- 2023.01.13 REPORT
-
【REPORT】2023年、早くも発熱発火の新年会
2023年1月6日、豪徳寺イシス館は波乱含みの新年のスタートを切りました。ここ数年、編集工学研究所と松岡正剛事務所の正月明けは、セイゴオおよび各リーダーの年始挨拶に始まり、松陰神社への初詣、それぞれが一冊の本に託して抱負を語る「肖册会」の三本立てで、丸一日がかりの新年会を行ってきました。が、今年はなんと松岡事務所の寺平がインフルエンザでダウンしてしまい、はからずも “濃厚接触者”となってしまったセイゴオも大事をとって午前の部は不参加、ようやく午後になってから全員が顔を合わせるという異例の新年会となりました。
大事をとって午後から参加したセイゴオの年始挨拶は、人類学者の山極壽一が西洋的近代主義の限界を突破するコンセプトとして提唱する「第二のジャポニスム」の話から始まった。
これから日本人はどのようなナラティブを発揮していくべきなのか、どう「システム」をつくりあげていくべきなのか。セイゴオは、いま必要なのは「連続して思考する力」ではないかと語り、スタッフたちに思考と編集のヒントを授けてくれた。
「肖册会」の進行は毎年持ち回り。今年は衣笠純子と山本春奈が総勢22人の「本語り」を仕切った。一人ひとりの発表に対して、セイゴオが選本やメッセージ内容について甘辛絶妙なコメントをくれる。
棚に並んだ22人ぶんの「肖册本」。ちなみに、松岡事務所の面々の選んだ本は次の通り。
寺平賢司:コール・ハース『S・M・L・XL』
上杉公志:ケプラー『宇宙の調和』
和泉佳奈子(百間):杉本博司『現な像』
太田香保:リチャード・オヴェンデン『攻撃される知識の歴史』
なおセイゴオがもっとも驚き感心した肖册本は、撮影担当の後藤由加里によるアニー・リボリッツの写真集だったようだ(写真左端の大型本)。高熱で倒れた寺平のほかにも仕事の都合でこの場を欠席したスタッフもいたが、「肖册本」は全員が準備し、メッセージ代読によって参加していた。
もうひとつ、イシス館の年始にかかせない風物詩となっているのが、九天玄氣組から届く特製の「年賀」です。
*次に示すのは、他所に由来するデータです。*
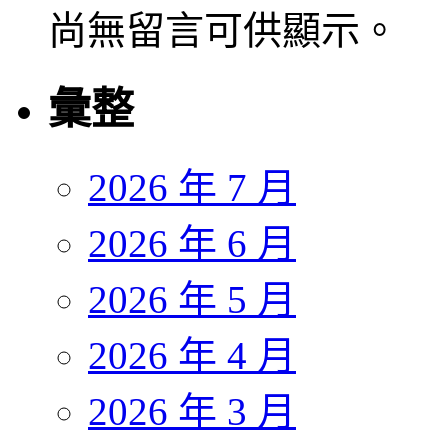
尚無留言可供顯示。
彙整
2026 年 7 月
2026 年 6 月
2026 年 5 月
2026 年 4 月
2026 年 3 月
毎年、中野由紀昌組長の号令のもとイシス編集学校の九州っ子たちが、総力を結集して数ヵ月がかりで制作した超絶的な編集細工もの届けてくれるのです。今年はなんと博多祇園山笠仕立ての「本の山車」でした。
九天玄氣組からの年賀をことのほか楽しみにしているセイゴオ、風流(ふりゅう)なアイデア満載の山笠に、「たまげた」と感嘆の声をあげるばかり。
山笠の「表」。中央に憤怒の表情の増長天、そのまわりには色とりどりの幡とともに、本のミニチュアが並べられている。
増長天の顔をよくみると、なんと丸眼鏡のセイゴオ!
「本のミニチュア」は、九天玄氣組の皆さんが選本しメッセージを込めたもの。一つひとつ、手にとって読むことができる。
山笠の「裏」は、「表」に比べて飾りがポップで少し怪しげ。
中央には、九州名物の「にわか面」をつけた網タイツのフィギュアと、色っぽいコピーの幡が。
ミニチュアにする本の選定はおおむねセイゴオ好みをふまえているが、なかには選者のフェチだけがダダ洩れしているものも。
ミニチュア本には、それぞれの本の選者の顔写真とメッセージが収められている。写真中央が中野組長の本。
ミニチュア本を愛おしそうに一つ一つ開いて、にやにや。この年始でいちばんうれしそうな顔を見せた。